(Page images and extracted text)
BEGIN
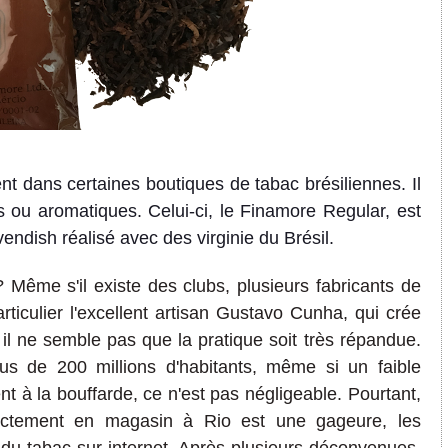
 dans certaines boutiques de tabac brésiliennes. Il
ls ou aromatiques. Celui-ci, le Finamore Regular, est
vendish réalisé
avec des virginie du Brésil.
? Même s'il existe des clubs, plusieurs fabricants de
ticulier l'excellent artisan Gustavo Cunha, qui crée
 il ne semble pas que la pratique soit très répandue.
s de 200 millions d'habitants, même si un faible
 à la bouffarde, ce n'est pas négligeable. Pourtant,
rectement en magasin à Rio est une gageure, les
END
▶ **Assignment**: Please give back all the records above word for word, with no pictures included.

▶ **Solution to the problem**:
 dans certaines boutiques de tabac brésiliennes. Il
ls ou aromatiques. Celui-ci, le Finamore Regular, est
vendish réalisé
avec des virginie du Brésil.
? Même s'il existe des clubs, plusieurs fabricants de
ticulier l'excellent artisan Gustavo Cunha, qui crée
 il ne semble pas que la pratique soit très répandue.
s de 200 millions d'habitants, même si un faible
 à la bouffarde, ce n'est pas négligeable. Pourtant,
rectement en magasin à Rio est une gageure, les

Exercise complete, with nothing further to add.